This tedious ranking of meaningfulness seems vapid and trivial but for the fact that it is iconic of American pop culture. If Bernie Madoff had an ironic self revelatory personality, if he could reveal some attractive personal demons or insults, if he had a flair for blarney wouldn't that be a great story?
For some reason there is a hollowness in American life, perhaps it is our affluence, we crave meaning. I wonder if the problem is not an absence of meaning but a craving for love.
Donald Miller responded via email:
Pembquist,
Thanks for engaging the conversation. The notion that self-infatuation in the age of reality television is shared by many, including me. My book is more an exploration of meaning, and what makes up a meaningful life. But many share your criticism. Moving past that, though, it is possible, I believe, to tell a meaningful story with your life, and those stories are often told without an audience.
As for the desire for meaning actually being a desire for love, I think those are two separate desires.

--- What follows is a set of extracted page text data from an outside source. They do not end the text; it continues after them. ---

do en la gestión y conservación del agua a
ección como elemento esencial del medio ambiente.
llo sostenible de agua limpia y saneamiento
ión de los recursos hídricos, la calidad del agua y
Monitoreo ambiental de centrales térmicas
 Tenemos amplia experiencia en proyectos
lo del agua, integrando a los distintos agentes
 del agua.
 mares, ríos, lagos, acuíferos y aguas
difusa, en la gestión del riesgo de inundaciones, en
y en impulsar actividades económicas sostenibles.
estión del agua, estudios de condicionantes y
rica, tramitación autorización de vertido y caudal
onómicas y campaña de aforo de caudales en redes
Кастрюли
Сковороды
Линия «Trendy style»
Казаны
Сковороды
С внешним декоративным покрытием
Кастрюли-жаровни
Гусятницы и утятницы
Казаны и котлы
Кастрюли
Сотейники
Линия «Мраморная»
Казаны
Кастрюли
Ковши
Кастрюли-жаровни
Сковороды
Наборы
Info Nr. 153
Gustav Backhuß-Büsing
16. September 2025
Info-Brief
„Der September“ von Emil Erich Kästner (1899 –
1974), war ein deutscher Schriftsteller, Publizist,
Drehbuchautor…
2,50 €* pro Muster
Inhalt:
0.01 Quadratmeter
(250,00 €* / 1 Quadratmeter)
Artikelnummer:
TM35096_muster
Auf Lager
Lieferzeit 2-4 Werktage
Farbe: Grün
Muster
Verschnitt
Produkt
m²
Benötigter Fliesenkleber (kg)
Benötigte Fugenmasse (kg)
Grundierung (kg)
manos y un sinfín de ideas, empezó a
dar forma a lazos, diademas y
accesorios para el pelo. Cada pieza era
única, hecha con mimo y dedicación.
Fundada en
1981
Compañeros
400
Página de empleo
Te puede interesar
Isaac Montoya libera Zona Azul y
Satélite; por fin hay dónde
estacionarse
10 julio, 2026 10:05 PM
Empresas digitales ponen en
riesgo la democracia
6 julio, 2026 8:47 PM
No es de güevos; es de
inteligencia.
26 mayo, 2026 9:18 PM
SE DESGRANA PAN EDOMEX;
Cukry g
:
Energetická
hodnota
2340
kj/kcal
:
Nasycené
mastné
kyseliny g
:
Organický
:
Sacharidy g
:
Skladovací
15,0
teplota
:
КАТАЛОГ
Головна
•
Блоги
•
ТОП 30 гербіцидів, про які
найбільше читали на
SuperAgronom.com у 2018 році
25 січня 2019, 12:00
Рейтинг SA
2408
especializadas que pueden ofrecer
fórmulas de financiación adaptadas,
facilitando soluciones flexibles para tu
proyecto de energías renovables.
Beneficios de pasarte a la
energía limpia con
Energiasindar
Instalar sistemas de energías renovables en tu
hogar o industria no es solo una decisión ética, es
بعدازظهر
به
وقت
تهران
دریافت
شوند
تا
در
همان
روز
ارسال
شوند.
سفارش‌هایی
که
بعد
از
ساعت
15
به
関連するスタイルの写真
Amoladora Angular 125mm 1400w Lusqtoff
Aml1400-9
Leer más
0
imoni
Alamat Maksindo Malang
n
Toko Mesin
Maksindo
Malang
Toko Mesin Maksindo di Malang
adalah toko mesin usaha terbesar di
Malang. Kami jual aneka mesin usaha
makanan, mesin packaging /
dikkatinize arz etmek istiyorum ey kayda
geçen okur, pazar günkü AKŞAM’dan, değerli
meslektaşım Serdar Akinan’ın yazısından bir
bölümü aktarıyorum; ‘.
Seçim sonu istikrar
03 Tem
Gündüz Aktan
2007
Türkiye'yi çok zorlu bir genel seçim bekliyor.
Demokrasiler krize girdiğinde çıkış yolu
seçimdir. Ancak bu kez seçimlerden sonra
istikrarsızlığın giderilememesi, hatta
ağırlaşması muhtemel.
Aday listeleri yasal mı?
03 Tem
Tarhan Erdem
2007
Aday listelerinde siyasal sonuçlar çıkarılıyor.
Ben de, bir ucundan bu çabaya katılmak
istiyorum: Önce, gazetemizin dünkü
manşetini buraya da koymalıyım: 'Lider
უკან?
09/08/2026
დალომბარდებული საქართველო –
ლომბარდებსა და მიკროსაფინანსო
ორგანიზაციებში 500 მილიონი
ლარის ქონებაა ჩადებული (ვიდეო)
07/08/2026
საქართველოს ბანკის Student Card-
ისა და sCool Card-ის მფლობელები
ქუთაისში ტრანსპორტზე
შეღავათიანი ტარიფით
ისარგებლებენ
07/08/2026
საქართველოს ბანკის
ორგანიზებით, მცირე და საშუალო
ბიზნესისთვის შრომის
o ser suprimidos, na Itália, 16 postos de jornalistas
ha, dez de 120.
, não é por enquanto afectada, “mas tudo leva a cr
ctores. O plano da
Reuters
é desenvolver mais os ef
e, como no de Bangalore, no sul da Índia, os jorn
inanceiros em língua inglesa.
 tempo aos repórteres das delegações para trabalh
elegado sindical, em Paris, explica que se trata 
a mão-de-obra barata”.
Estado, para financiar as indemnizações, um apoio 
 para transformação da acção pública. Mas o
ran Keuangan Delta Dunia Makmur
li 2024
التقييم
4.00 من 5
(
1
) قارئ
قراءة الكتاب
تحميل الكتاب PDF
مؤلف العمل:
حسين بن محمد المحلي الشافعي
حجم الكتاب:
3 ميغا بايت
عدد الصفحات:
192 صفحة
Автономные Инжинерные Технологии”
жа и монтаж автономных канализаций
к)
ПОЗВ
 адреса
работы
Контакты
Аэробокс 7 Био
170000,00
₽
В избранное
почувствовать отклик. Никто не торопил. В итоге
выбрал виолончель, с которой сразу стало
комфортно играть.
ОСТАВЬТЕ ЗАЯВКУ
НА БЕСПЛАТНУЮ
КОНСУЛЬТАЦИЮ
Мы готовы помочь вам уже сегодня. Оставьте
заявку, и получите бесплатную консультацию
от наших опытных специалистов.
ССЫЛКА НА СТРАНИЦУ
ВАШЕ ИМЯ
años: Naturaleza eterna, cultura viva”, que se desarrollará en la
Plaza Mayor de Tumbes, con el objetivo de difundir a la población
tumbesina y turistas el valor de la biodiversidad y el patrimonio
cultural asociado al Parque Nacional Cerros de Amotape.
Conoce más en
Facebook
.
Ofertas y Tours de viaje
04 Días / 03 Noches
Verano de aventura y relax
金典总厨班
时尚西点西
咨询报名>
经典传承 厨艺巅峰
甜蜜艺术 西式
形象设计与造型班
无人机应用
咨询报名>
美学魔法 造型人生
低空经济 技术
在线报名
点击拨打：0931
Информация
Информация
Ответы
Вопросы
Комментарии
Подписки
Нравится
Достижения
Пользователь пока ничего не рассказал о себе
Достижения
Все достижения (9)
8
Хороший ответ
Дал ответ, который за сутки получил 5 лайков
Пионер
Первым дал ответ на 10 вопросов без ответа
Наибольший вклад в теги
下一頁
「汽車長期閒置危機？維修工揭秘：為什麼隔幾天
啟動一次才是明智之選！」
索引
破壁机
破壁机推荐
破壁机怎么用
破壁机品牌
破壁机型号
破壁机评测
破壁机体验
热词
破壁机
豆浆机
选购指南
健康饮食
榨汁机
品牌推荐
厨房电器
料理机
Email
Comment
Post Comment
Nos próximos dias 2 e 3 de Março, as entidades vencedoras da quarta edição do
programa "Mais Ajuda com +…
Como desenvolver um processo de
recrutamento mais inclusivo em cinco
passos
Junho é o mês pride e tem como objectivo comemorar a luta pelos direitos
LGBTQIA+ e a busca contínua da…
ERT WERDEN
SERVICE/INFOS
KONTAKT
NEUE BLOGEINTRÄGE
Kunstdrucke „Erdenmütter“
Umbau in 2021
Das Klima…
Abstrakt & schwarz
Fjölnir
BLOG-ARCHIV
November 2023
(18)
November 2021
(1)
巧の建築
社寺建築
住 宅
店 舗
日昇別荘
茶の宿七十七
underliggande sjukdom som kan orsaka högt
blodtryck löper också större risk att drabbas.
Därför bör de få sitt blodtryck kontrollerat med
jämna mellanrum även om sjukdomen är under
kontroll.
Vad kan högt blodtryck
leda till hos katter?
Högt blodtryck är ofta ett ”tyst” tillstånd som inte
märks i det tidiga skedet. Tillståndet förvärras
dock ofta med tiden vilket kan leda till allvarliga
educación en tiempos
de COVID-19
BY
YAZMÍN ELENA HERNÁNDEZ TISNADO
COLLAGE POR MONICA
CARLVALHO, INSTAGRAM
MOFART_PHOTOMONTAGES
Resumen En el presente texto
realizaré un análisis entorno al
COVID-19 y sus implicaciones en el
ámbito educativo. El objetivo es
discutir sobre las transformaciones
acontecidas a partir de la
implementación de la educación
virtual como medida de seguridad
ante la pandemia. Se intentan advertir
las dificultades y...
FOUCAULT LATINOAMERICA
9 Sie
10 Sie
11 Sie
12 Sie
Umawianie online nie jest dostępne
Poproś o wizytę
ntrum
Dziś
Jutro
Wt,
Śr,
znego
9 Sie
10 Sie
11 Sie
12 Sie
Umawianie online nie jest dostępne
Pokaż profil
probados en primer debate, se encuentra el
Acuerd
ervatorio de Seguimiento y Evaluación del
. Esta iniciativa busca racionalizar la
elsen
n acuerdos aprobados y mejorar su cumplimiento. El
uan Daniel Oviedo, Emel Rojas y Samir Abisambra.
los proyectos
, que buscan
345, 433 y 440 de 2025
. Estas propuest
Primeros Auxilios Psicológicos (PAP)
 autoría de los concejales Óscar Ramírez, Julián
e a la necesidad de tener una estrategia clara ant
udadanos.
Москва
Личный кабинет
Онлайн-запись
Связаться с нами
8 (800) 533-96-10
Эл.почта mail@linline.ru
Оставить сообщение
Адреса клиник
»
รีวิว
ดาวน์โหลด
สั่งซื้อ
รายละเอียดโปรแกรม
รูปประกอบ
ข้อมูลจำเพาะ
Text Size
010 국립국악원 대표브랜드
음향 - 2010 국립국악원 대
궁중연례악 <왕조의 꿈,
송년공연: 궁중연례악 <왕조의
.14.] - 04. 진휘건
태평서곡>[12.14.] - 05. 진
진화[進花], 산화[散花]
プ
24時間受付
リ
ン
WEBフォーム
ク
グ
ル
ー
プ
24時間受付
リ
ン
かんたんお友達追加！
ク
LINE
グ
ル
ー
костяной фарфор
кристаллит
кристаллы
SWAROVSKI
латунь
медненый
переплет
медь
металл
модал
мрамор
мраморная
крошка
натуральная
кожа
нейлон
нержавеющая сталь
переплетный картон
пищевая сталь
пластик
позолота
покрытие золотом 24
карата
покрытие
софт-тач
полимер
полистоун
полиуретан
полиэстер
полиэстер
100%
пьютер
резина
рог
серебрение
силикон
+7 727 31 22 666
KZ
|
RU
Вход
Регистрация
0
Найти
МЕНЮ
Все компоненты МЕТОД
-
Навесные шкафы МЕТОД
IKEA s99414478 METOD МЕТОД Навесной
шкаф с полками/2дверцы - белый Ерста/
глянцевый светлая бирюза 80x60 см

Love plays into a meaningful experience, but it doesn't define it. Frankl talked about the need for love, for work, and for dignity in ones suffering to account for an experience of meaning, so I see love as a part but not the whole.
Again, thanks for engaging in the conversation.
(In case, as it was for me, that last reference was over your head, Donald Miller is referring to Viktor Frankl, an Austrian psychiatrist who survived the Holocaust.)